By Ellen Wilson Dilks
Malvern’s People’s Light & Theatre Company (PLTC) definitely believes in the adage “Leave ‘em laughing.” They are closing out season #42 with an uproarious production of Ken Ludwig’s 1995 farce MOON OVER BUFFALO. Directed by Pete Pryor, the production runs on the Leonard C. Haas Mainstage through August 13, 2017. Performances are Tuesdays through Sundays at varying times.
Ludwig has become America’s premier farceur over the last several years—starting with the side-splittingly funny Lend Me A Tenor in 1989. Other hits include Leading Ladies, Fox on the Fairway and Shakespeare in Hollywood. MOON OVER BUFFALO is, of sorts, a Valentine to the theatre, especially those hard-working actors who perform in repertory and resident companies. Charlotte and George Hay are (much to their chagrin) in the twilight of their fame—but they still keep hoping for that big break. Their marriage is feeling the strain…
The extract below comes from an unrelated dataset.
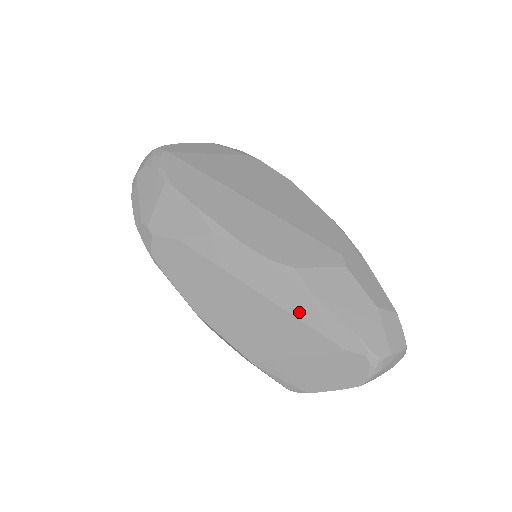
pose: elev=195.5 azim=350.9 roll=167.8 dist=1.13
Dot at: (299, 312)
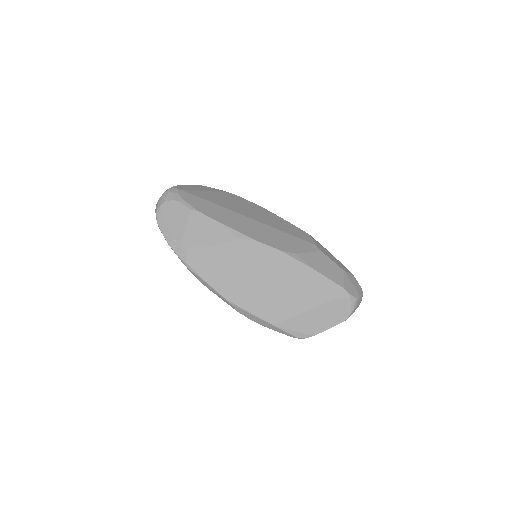
Dot at: (305, 280)
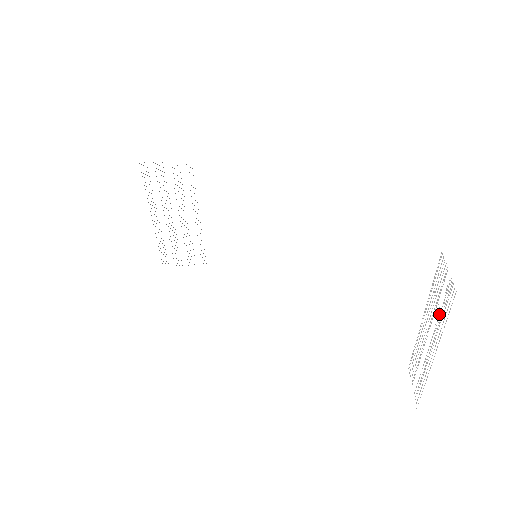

Inspired by real-life theatrical legends (and married couple) Alfred Lunt and Lynn Fontaine, the Hays have been touring the country in various classics for decades. They are currently in Buffalo performing Blithe Spirit and Cyrano de Bergerac in repertory. It is 1953, a time when television was taking a huge bite out of theatre’s revenue and talent pool. The battling Hays try to get it together when they get a call that film director Frank Capra is coming to see their matinee, but everything that can go wrong does. (The essence of farce.)
Director Pete Pryor keeps things moving at a clip, building the lunacy to a pitch as the story progresses. Pryor cut his theatrical teeth on comedy, so he knows how much is just enough. Associated with PLTC for almost a decade, he has assembled a cast of long-time company members who excel at keeping the funny grounded in reality—not an easy task. Pryor has stuffed MOON OVER BUFFALO with lots of rich moments to delight the audience. Actually, the word farce has its origins from a French word meaning “to stuff.” The play is chock full of action and the viewer leaves most satisfied.
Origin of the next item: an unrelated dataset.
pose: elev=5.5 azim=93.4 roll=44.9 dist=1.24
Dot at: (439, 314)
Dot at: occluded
As Charlotte and George Hay, Mary Elizabeth Scallen and David Ingram are perfectly matched. Scallen, a company member for close to sixteen years, is delightfully diva-ish as the theatrical “grande dame.” She takes it right to the top, but doesn’t go over, and gives Charlotte’s rare tender moments just the right touch. With PLTC since 1989, Ingram is masterful at both physical and verbal comedy. He delivers George’s many Shakespearean rants with relish and dives full throttle into the sight gags. Equally adept at this genre is Christopher Patrick Mullen, associated with PLTC since 2005. Mullen plays Howard, a very nebbishy weatherman who is engaged to the Hay’s daughter, Rosalind. He is a human slinky when it comes to physical comedy, and nails a laugh line every time. Julianna Zinkel tackles the role of Rosalind. A company member for ten years, Zinkel is primarily the straight man abetting the others craziness—and she does it beautifully. However, she’s no slouch in getting her share of laughs either. Company member Kevin Bergen (1999) plays Paul the stage manager/understudy. Bergen is a great foil for Ingram, matching him comedically note for note. Once engaged to Rosalind, Paul helps George keep certain secrets from Charlotte.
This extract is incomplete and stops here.